YOUR GOAL
Select every line below containing the word "FALLING".

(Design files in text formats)
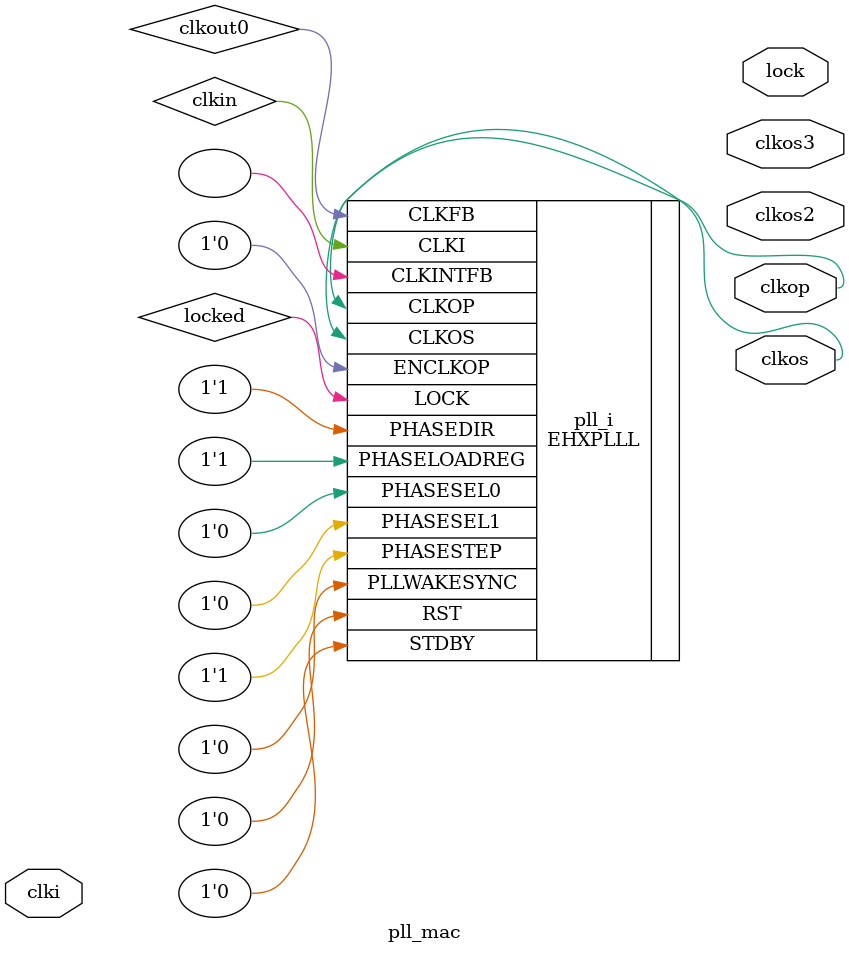
<source format=v>
/* Workaround wrapper module for ECP5 PLL
 
  ghdlsynth does, as of now:

  Thu, 06 Feb 2020 10:46:51 +0100
 
  ..not support generics for blackboxes. Therefore we need a separate wrapper
  in Verilog.
 
  */

module pll_mac(
	input clki,
	output clkop,
	output clkos,
	output clkos2,
	output clkos3,
	output lock
);

(* FREQUENCY_PIN_CLKOS3 = "75.000000" *)
(* FREQUENCY_PIN_CLKOS2 = "50.000000" *)
(* FREQUENCY_PIN_CLKOS = "25.000000" *)
(* FREQUENCY_PIN_CLKOP = "125.000000" *)
(* FREQUENCY_PIN_CLKI = "100.000000" *)
(* ICP_CURRENT = "7" *)
(* LPF_RESISTOR = "16" *)

EHXPLLL #(
        .PLLRST_ENA("DISABLED"),
        .INTFB_WAKE("DISABLED"),
        .STDBY_ENABLE("DISABLED"),
        .DPHASE_SOURCE("DISABLED"),
        .OUTDIVIDER_MUXA("DIVA"),
        .OUTDIVIDER_MUXB("DIVB"),
        .OUTDIVIDER_MUXC("DIVC"),
        .OUTDIVIDER_MUXD("DIVD"),
        .CLKI_DIV(4),
        .CLKOP_ENABLE("ENABLED"),
        .CLKOP_DIV(6),
        .CLKOP_CPHASE(5),
        .CLKOP_FPHASE(0),
        // .CLKOP_TRIM_DELAY(0),
        .CLKOP_TRIM_POL("FALLING"),
        .CLKOS_ENABLE("ENABLED"),
        .CLKOS_DIV(30),
        .CLKOS_CPHASE(29),
        .CLKOS_FPHASE(0),
        // .CLKOS_TRIM_DELAY(0),
        .CLKOS_TRIM_POL("FALLING"),
        .CLKOS2_ENABLE("ENABLED"),
        .CLKOS2_DIV(15),
        .CLKOS2_CPHASE(14),
        .CLKOS2_FPHASE(0),
        .CLKOS3_ENABLE("ENABLED"),
        .CLKOS3_DIV(10),
        .CLKOS3_CPHASE(9),
        .CLKOS3_FPHASE(0),
        .FEEDBK_PATH("CLKOP"),
        .CLKFB_DIV(5)
    ) pll_i (
        .RST(1'b0),
        .STDBY(1'b0),
        .CLKI(clkin),
        .CLKOP(clkop),
        .CLKOS(clkos),
        .CLKFB(clkout0),
        .CLKINTFB(),
        .PHASESEL0(1'b0),
        .PHASESEL1(1'b0),
        .PHASEDIR(1'b1),
        .PHASESTEP(1'b1),
        .PHASELOADREG(1'b1),
        .PLLWAKESYNC(1'b0),
        .ENCLKOP(1'b0),
        .LOCK(locked)
	);


endmodule

</source>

TASK RESULT
        .CLKOP_TRIM_POL("FALLING"),
        .CLKOS_TRIM_POL("FALLING"),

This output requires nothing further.